Problem description =
Would you please copy the part of the material below that opens with the line containing "miłości? Poważne pytania" and closes with the line containing "информацию уточняйте у диспетчера"? Copy it exactly, and only it.
****************
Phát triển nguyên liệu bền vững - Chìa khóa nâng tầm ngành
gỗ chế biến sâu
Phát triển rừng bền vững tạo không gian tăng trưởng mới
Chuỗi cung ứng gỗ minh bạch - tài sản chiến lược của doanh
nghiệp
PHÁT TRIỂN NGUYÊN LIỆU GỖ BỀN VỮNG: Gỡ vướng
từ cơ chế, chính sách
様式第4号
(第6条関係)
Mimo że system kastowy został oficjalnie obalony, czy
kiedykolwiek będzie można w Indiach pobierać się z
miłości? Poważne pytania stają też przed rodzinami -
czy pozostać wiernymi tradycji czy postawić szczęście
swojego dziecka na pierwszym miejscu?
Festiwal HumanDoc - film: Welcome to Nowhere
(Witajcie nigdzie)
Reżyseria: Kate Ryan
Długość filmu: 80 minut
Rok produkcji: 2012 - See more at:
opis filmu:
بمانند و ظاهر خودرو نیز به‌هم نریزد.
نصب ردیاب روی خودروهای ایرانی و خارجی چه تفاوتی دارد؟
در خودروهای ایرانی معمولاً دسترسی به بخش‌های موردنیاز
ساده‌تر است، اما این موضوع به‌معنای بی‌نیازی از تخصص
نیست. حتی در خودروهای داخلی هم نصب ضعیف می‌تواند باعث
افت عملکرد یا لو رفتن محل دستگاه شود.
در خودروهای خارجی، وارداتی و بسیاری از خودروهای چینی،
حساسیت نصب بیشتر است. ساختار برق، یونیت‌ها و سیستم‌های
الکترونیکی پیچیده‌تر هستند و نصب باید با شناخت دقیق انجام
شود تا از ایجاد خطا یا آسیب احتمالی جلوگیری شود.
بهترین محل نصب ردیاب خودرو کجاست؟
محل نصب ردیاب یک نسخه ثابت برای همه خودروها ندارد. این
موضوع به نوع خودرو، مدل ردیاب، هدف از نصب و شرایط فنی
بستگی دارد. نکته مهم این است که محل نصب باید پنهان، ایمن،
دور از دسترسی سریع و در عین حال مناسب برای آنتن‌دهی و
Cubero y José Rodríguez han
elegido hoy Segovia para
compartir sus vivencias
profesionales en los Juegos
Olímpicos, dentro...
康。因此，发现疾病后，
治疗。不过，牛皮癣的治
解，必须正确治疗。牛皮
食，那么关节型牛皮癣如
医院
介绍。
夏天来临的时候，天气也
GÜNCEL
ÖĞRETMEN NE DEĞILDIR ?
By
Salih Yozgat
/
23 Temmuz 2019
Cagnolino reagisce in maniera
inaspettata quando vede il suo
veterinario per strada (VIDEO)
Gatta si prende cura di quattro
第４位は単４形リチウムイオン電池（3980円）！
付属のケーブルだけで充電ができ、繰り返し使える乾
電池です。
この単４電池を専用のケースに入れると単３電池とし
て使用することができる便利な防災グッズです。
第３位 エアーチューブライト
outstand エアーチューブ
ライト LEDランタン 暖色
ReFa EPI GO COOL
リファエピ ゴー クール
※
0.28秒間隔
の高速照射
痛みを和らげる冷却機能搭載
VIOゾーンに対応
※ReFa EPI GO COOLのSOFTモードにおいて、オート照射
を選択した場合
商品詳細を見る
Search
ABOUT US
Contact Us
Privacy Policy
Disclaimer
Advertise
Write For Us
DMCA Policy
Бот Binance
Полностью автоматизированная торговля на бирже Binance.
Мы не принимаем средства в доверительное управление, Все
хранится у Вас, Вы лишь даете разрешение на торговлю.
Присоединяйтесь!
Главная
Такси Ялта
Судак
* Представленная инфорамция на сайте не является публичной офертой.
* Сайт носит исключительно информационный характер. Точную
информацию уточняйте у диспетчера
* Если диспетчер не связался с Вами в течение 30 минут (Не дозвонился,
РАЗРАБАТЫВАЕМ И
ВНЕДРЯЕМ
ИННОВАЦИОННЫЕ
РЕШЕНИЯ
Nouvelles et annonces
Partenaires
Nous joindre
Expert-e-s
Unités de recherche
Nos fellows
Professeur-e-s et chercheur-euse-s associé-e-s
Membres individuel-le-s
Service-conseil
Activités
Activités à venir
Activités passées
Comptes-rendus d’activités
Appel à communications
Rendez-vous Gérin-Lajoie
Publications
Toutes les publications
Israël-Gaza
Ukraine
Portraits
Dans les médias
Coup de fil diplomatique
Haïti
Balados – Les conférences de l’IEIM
****************
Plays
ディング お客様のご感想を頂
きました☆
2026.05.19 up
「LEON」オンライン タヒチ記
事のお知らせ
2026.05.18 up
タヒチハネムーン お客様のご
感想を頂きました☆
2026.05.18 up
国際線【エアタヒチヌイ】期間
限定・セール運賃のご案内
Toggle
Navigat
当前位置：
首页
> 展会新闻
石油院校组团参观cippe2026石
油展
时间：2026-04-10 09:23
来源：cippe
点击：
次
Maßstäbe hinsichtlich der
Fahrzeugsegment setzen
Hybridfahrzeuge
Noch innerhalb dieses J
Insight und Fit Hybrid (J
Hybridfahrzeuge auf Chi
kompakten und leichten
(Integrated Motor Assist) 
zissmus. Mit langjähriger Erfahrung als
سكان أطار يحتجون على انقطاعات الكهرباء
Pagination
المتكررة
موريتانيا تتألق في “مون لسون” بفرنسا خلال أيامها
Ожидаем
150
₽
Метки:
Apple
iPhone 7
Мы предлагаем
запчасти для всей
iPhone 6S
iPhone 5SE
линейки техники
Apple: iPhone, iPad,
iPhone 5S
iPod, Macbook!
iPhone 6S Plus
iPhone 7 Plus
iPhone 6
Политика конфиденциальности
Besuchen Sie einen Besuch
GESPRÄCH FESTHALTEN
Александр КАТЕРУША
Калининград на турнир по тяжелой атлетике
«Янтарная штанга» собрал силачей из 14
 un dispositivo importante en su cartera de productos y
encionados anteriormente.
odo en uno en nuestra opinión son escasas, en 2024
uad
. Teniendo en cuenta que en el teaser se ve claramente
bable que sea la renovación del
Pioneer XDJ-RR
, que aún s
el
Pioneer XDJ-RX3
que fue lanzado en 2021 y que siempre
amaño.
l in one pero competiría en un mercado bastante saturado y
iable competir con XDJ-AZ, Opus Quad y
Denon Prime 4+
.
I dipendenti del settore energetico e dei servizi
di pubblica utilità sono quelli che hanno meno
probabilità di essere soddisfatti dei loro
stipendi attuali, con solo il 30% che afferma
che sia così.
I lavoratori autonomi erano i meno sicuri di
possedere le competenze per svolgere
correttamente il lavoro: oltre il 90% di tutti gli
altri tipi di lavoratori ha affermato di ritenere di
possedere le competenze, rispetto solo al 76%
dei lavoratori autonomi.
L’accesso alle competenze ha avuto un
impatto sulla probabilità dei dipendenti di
****************
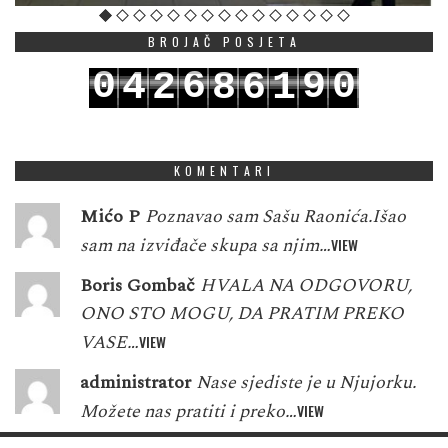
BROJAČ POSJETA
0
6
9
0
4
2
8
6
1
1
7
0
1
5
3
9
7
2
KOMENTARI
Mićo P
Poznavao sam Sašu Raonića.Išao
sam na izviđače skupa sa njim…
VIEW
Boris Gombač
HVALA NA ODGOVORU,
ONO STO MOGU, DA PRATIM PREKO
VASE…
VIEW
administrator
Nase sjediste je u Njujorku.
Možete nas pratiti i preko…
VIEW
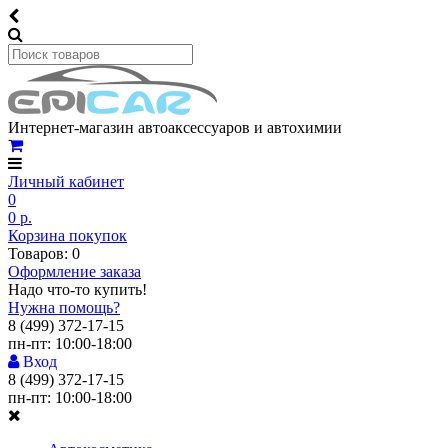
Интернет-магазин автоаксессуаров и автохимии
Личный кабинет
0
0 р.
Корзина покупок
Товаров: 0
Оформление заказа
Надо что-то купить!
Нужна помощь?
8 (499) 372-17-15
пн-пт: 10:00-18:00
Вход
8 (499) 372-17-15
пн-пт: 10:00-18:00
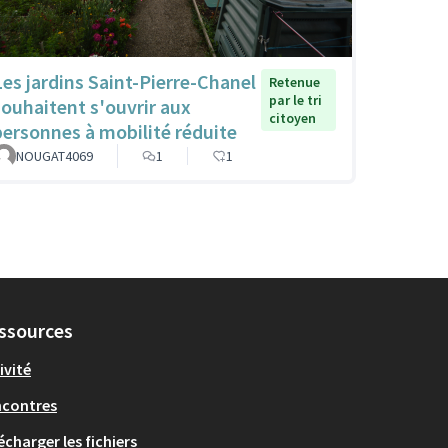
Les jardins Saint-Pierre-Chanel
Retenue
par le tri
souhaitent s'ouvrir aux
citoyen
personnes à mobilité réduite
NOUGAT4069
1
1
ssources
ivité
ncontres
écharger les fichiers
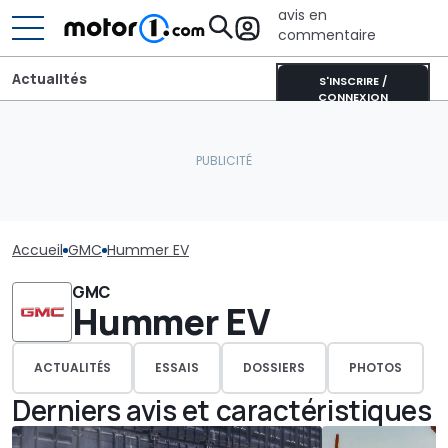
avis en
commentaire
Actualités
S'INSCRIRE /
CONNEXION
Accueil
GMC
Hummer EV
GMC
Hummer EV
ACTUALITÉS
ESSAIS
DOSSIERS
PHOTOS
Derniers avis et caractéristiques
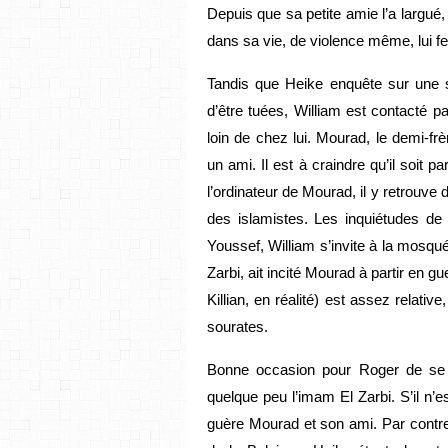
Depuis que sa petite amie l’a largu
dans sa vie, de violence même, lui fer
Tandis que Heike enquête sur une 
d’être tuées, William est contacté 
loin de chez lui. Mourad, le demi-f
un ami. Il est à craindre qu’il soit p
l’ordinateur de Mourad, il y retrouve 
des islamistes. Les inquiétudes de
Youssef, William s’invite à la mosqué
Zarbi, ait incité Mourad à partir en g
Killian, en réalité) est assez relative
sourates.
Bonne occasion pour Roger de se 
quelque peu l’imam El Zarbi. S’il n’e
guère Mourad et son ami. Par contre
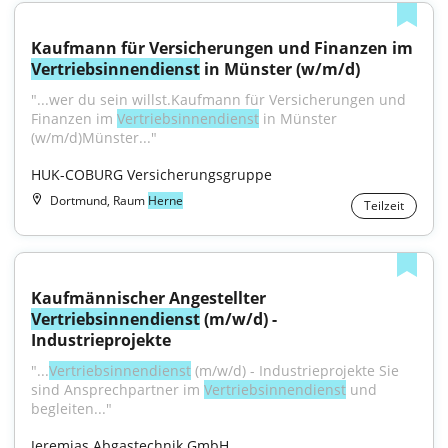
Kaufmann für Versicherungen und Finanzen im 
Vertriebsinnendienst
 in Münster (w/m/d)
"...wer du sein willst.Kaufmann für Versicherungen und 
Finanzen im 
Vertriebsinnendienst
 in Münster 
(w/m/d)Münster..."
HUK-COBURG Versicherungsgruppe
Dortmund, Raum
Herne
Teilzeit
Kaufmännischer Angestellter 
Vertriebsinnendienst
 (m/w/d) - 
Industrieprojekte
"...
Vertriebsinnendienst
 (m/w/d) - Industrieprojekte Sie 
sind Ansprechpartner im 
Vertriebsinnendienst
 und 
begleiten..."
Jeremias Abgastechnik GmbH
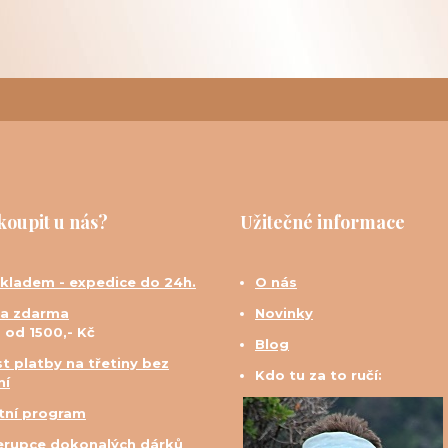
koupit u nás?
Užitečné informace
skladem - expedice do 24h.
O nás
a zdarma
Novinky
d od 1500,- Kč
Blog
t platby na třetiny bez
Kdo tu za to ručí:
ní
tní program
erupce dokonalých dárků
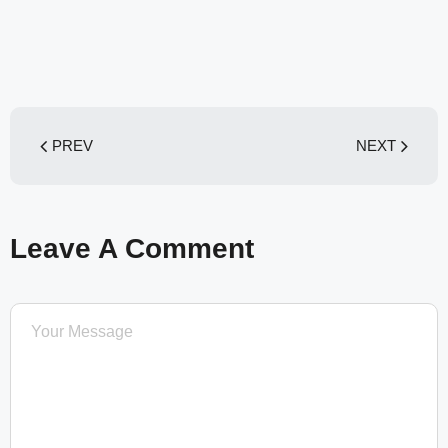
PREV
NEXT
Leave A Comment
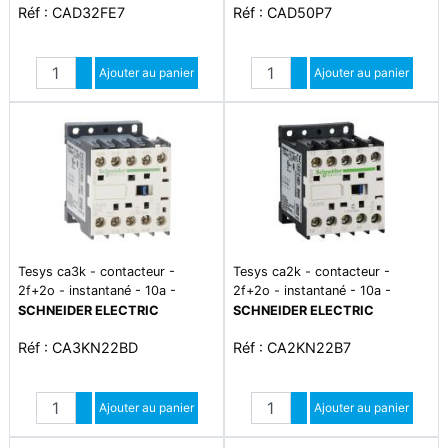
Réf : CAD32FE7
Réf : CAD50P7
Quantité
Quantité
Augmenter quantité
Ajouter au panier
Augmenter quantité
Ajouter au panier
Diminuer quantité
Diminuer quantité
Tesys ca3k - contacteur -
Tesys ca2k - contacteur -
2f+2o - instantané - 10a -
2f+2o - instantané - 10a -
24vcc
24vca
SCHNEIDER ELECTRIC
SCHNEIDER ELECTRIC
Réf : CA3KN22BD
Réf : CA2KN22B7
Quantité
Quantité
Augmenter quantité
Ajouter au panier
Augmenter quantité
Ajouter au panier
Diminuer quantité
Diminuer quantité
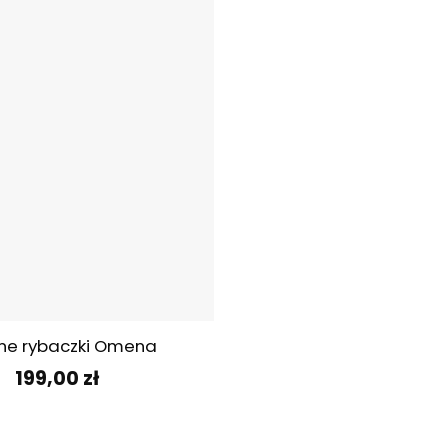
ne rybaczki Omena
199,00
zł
****************
Exercise answer =
miłości? Poważne pytania stają też przed rodzinami -
czy pozostać wiernymi tradycji czy postawić szczęście
swojego dziecka na pierwszym miejscu?
Festiwal HumanDoc - film: Welcome to Nowhere
(Witajcie nigdzie)
Reżyseria: Kate Ryan
Długość filmu: 80 minut
Rok produkcji: 2012 - See more at:
opis filmu:
بمانند و ظاهر خودرو نیز به‌هم نریزد.
نصب ردیاب روی خودروهای ایرانی و خارجی چه تفاوتی دارد؟
در خودروهای ایرانی معمولاً دسترسی به بخش‌های موردنیاز
ساده‌تر است، اما این موضوع به‌معنای بی‌نیازی از تخصص
نیست. حتی در خودروهای داخلی هم نصب ضعیف می‌تواند باعث
افت عملکرد یا لو رفتن محل دستگاه شود.
در خودروهای خارجی، وارداتی و بسیاری از خودروهای چینی،
حساسیت نصب بیشتر است. ساختار برق، یونیت‌ها و سیستم‌های
الکترونیکی پیچیده‌تر هستند و نصب باید با شناخت دقیق انجام
شود تا از ایجاد خطا یا آسیب احتمالی جلوگیری شود.
بهترین محل نصب ردیاب خودرو کجاست؟
محل نصب ردیاب یک نسخه ثابت برای همه خودروها ندارد. این
موضوع به نوع خودرو، مدل ردیاب، هدف از نصب و شرایط فنی
بستگی دارد. نکته مهم این است که محل نصب باید پنهان، ایمن،
دور از دسترسی سریع و در عین حال مناسب برای آنتن‌دهی و
Cubero y José Rodríguez han
elegido hoy Segovia para
compartir sus vivencias
profesionales en los Juegos
Olímpicos, dentro...
康。因此，发现疾病后，
治疗。不过，牛皮癣的治
解，必须正确治疗。牛皮
食，那么关节型牛皮癣如
医院
介绍。
夏天来临的时候，天气也
GÜNCEL
ÖĞRETMEN NE DEĞILDIR ?
By
Salih Yozgat
/
23 Temmuz 2019
Cagnolino reagisce in maniera
inaspettata quando vede il suo
veterinario per strada (VIDEO)
Gatta si prende cura di quattro
第４位は単４形リチウムイオン電池（3980円）！
付属のケーブルだけで充電ができ、繰り返し使える乾
電池です。
この単４電池を専用のケースに入れると単３電池とし
て使用することができる便利な防災グッズです。
第３位 エアーチューブライト
outstand エアーチューブ
ライト LEDランタン 暖色
ReFa EPI GO COOL
リファエピ ゴー クール
※
0.28秒間隔
の高速照射
痛みを和らげる冷却機能搭載
VIOゾーンに対応
※ReFa EPI GO COOLのSOFTモードにおいて、オート照射
を選択した場合
商品詳細を見る
Search
ABOUT US
Contact Us
Privacy Policy
Disclaimer
Advertise
Write For Us
DMCA Policy
Бот Binance
Полностью автоматизированная торговля на бирже Binance.
Мы не принимаем средства в доверительное управление, Все
хранится у Вас, Вы лишь даете разрешение на торговлю.
Присоединяйтесь!
Главная
Такси Ялта
Судак
* Представленная инфорамция на сайте не является публичной офертой.
* Сайт носит исключительно информационный характер. Точную
информацию уточняйте у диспетчера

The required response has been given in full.